◆ **BRIEF**
Output all of the material exactly; leave out no line.

◆ **RECORDS SHOWN**
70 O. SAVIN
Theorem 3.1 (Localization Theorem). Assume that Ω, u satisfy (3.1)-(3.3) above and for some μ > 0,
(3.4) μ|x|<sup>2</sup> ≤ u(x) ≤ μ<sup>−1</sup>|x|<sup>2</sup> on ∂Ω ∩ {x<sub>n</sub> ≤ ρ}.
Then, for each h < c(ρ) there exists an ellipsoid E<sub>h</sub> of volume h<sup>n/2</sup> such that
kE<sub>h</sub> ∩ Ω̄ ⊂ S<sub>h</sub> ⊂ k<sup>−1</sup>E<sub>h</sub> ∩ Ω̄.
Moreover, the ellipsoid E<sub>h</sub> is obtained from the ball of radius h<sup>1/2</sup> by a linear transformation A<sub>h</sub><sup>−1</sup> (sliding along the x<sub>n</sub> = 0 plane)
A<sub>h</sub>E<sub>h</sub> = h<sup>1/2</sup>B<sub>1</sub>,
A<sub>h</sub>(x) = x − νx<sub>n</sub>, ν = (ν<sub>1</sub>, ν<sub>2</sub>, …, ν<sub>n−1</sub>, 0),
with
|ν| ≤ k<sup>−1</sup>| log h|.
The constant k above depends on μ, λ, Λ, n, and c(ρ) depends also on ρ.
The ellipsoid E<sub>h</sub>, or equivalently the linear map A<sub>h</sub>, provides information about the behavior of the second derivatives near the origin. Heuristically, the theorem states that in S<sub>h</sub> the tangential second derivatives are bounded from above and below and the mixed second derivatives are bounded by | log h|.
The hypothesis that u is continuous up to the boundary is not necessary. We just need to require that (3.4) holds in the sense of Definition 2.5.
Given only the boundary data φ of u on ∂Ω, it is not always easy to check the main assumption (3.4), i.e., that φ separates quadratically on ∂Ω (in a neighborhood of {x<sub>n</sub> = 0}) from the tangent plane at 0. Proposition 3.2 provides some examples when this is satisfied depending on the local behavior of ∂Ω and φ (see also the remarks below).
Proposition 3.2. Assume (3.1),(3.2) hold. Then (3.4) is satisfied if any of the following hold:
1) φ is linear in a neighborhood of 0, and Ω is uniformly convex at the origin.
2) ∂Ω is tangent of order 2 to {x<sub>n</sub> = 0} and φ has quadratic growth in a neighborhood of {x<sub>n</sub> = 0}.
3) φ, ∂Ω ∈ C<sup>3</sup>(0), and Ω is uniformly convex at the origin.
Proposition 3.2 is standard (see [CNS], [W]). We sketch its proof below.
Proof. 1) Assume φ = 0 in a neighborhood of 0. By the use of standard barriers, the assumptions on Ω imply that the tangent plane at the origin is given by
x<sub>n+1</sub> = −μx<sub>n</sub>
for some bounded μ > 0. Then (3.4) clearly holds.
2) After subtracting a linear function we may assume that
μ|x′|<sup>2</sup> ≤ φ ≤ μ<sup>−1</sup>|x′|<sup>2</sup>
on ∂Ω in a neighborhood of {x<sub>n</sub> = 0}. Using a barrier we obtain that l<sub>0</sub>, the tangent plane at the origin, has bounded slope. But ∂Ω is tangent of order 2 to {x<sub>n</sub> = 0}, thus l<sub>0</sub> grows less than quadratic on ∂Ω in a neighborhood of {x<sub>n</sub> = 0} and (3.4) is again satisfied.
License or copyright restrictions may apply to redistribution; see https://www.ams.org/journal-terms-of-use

◆ **ANSWER AREA**
70 O. SAVIN
Theorem 3.1 (Localization Theorem). Assume that Ω, u satisfy (3.1)-(3.3) above and for some μ > 0,
(3.4) μ|x|<sup>2</sup> ≤ u(x) ≤ μ<sup>−1</sup>|x|<sup>2</sup> on ∂Ω ∩ {x<sub>n</sub> ≤ ρ}.
Then, for each h < c(ρ) there exists an ellipsoid E<sub>h</sub> of volume h<sup>n/2</sup> such that
kE<sub>h</sub> ∩ Ω̄ ⊂ S<sub>h</sub> ⊂ k<sup>−1</sup>E<sub>h</sub> ∩ Ω̄.
Moreover, the ellipsoid E<sub>h</sub> is obtained from the ball of radius h<sup>1/2</sup> by a linear transformation A<sub>h</sub><sup>−1</sup> (sliding along the x<sub>n</sub> = 0 plane)
A<sub>h</sub>E<sub>h</sub> = h<sup>1/2</sup>B<sub>1</sub>,
A<sub>h</sub>(x) = x − νx<sub>n</sub>, ν = (ν<sub>1</sub>, ν<sub>2</sub>, …, ν<sub>n−1</sub>, 0),
with
|ν| ≤ k<sup>−1</sup>| log h|.
The constant k above depends on μ, λ, Λ, n, and c(ρ) depends also on ρ.
The ellipsoid E<sub>h</sub>, or equivalently the linear map A<sub>h</sub>, provides information about the behavior of the second derivatives near the origin. Heuristically, the theorem states that in S<sub>h</sub> the tangential second derivatives are bounded from above and below and the mixed second derivatives are bounded by | log h|.
The hypothesis that u is continuous up to the boundary is not necessary. We just need to require that (3.4) holds in the sense of Definition 2.5.
Given only the boundary data φ of u on ∂Ω, it is not always easy to check the main assumption (3.4), i.e., that φ separates quadratically on ∂Ω (in a neighborhood of {x<sub>n</sub> = 0}) from the tangent plane at 0. Proposition 3.2 provides some examples when this is satisfied depending on the local behavior of ∂Ω and φ (see also the remarks below).
Proposition 3.2. Assume (3.1),(3.2) hold. Then (3.4) is satisfied if any of the following hold:
1) φ is linear in a neighborhood of 0, and Ω is uniformly convex at the origin.
2) ∂Ω is tangent of order 2 to {x<sub>n</sub> = 0} and φ has quadratic growth in a neighborhood of {x<sub>n</sub> = 0}.
3) φ, ∂Ω ∈ C<sup>3</sup>(0), and Ω is uniformly convex at the origin.
Proposition 3.2 is standard (see [CNS], [W]). We sketch its proof below.
Proof. 1) Assume φ = 0 in a neighborhood of 0. By the use of standard barriers, the assumptions on Ω imply that the tangent plane at the origin is given by
x<sub>n+1</sub> = −μx<sub>n</sub>
for some bounded μ > 0. Then (3.4) clearly holds.
2) After subtracting a linear function we may assume that
μ|x′|<sup>2</sup> ≤ φ ≤ μ<sup>−1</sup>|x′|<sup>2</sup>
on ∂Ω in a neighborhood of {x<sub>n</sub> = 0}. Using a barrier we obtain that l<sub>0</sub>, the tangent plane at the origin, has bounded slope. But ∂Ω is tangent of order 2 to {x<sub>n</sub> = 0}, thus l<sub>0</sub> grows less than quadratic on ∂Ω in a neighborhood of {x<sub>n</sub> = 0} and (3.4) is again satisfied.
License or copyright restrictions may apply to redistribution; see https://www.ams.org/journal-terms-of-use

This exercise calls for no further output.